▶ _YOUR OBJECTIVE_: Please reproduce every row below word for word, in the same order.
** START EXCERPTED DATA **
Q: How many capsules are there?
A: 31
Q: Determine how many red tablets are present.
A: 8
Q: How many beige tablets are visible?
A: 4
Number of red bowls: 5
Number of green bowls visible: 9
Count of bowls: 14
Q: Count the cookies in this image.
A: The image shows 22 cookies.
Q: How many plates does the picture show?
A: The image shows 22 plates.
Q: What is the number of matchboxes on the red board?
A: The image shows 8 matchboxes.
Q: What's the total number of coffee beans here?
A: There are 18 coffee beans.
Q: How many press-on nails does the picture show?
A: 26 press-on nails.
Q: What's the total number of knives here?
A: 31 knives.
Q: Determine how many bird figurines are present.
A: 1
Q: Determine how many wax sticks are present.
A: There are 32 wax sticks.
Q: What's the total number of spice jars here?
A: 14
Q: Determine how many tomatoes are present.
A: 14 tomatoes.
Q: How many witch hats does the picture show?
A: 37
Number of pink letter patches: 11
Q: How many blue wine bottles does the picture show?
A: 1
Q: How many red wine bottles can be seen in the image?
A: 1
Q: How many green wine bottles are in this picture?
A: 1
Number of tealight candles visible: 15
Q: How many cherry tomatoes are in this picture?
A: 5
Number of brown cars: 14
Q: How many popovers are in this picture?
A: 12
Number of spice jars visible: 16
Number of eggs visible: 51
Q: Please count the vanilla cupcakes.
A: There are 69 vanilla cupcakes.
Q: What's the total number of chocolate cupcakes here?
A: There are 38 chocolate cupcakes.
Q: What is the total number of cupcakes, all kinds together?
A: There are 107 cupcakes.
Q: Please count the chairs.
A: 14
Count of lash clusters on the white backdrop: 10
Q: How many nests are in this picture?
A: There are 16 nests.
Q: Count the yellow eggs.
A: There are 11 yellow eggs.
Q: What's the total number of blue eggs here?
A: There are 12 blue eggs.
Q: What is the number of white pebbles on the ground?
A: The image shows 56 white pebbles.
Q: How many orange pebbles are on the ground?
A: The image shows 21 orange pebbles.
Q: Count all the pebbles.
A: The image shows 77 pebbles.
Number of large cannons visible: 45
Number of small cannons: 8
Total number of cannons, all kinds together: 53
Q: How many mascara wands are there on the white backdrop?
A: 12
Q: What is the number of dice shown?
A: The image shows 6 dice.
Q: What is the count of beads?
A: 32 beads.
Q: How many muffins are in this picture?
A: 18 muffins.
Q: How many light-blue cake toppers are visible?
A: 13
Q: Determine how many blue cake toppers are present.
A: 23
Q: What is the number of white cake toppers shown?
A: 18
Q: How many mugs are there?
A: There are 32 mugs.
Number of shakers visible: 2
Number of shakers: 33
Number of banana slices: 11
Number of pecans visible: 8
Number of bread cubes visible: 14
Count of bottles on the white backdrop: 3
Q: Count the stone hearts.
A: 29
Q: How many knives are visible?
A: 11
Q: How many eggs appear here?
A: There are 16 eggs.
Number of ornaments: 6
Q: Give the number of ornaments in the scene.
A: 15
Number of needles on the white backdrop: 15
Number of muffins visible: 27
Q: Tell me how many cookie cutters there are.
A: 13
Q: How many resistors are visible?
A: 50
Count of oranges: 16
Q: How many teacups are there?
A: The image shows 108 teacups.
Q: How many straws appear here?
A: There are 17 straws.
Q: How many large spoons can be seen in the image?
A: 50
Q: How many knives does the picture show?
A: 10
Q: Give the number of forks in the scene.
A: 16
** END EXCERPTED DATA **
▶ _COMPLETE ANSWER_:
Q: How many capsules are there?
A: 31
Q: Determine how many red tablets are present.
A: 8
Q: How many beige tablets are visible?
A: 4
Number of red bowls: 5
Number of green bowls visible: 9
Count of bowls: 14
Q: Count the cookies in this image.
A: The image shows 22 cookies.
Q: How many plates does the picture show?
A: The image shows 22 plates.
Q: What is the number of matchboxes on the red board?
A: The image shows 8 matchboxes.
Q: What's the total number of coffee beans here?
A: There are 18 coffee beans.
Q: How many press-on nails does the picture show?
A: 26 press-on nails.
Q: What's the total number of knives here?
A: 31 knives.
Q: Determine how many bird figurines are present.
A: 1
Q: Determine how many wax sticks are present.
A: There are 32 wax sticks.
Q: What's the total number of spice jars here?
A: 14
Q: Determine how many tomatoes are present.
A: 14 tomatoes.
Q: How many witch hats does the picture show?
A: 37
Number of pink letter patches: 11
Q: How many blue wine bottles does the picture show?
A: 1
Q: How many red wine bottles can be seen in the image?
A: 1
Q: How many green wine bottles are in this picture?
A: 1
Number of tealight candles visible: 15
Q: How many cherry tomatoes are in this picture?
A: 5
Number of brown cars: 14
Q: How many popovers are in this picture?
A: 12
Number of spice jars visible: 16
Number of eggs visible: 51
Q: Please count the vanilla cupcakes.
A: There are 69 vanilla cupcakes.
Q: What's the total number of chocolate cupcakes here?
A: There are 38 chocolate cupcakes.
Q: What is the total number of cupcakes, all kinds together?
A: There are 107 cupcakes.
Q: Please count the chairs.
A: 14
Count of lash clusters on the white backdrop: 10
Q: How many nests are in this picture?
A: There are 16 nests.
Q: Count the yellow eggs.
A: There are 11 yellow eggs.
Q: What's the total number of blue eggs here?
A: There are 12 blue eggs.
Q: What is the number of white pebbles on the ground?
A: The image shows 56 white pebbles.
Q: How many orange pebbles are on the ground?
A: The image shows 21 orange pebbles.
Q: Count all the pebbles.
A: The image shows 77 pebbles.
Number of large cannons visible: 45
Number of small cannons: 8
Total number of cannons, all kinds together: 53
Q: How many mascara wands are there on the white backdrop?
A: 12
Q: What is the number of dice shown?
A: The image shows 6 dice.
Q: What is the count of beads?
A: 32 beads.
Q: How many muffins are in this picture?
A: 18 muffins.
Q: How many light-blue cake toppers are visible?
A: 13
Q: Determine how many blue cake toppers are present.
A: 23
Q: What is the number of white cake toppers shown?
A: 18
Q: How many mugs are there?
A: There are 32 mugs.
Number of shakers visible: 2
Number of shakers: 33
Number of banana slices: 11
Number of pecans visible: 8
Number of bread cubes visible: 14
Count of bottles on the white backdrop: 3
Q: Count the stone hearts.
A: 29
Q: How many knives are visible?
A: 11
Q: How many eggs appear here?
A: There are 16 eggs.
Number of ornaments: 6
Q: Give the number of ornaments in the scene.
A: 15
Number of needles on the white backdrop: 15
Number of muffins visible: 27
Q: Tell me how many cookie cutters there are.
A: 13
Q: How many resistors are visible?
A: 50
Count of oranges: 16
Q: How many teacups are there?
A: The image shows 108 teacups.
Q: How many straws appear here?
A: There are 17 straws.
Q: How many large spoons can be seen in the image?
A: 50
Q: How many knives does the picture show?
A: 10
Q: Give the number of forks in the scene.
A: 16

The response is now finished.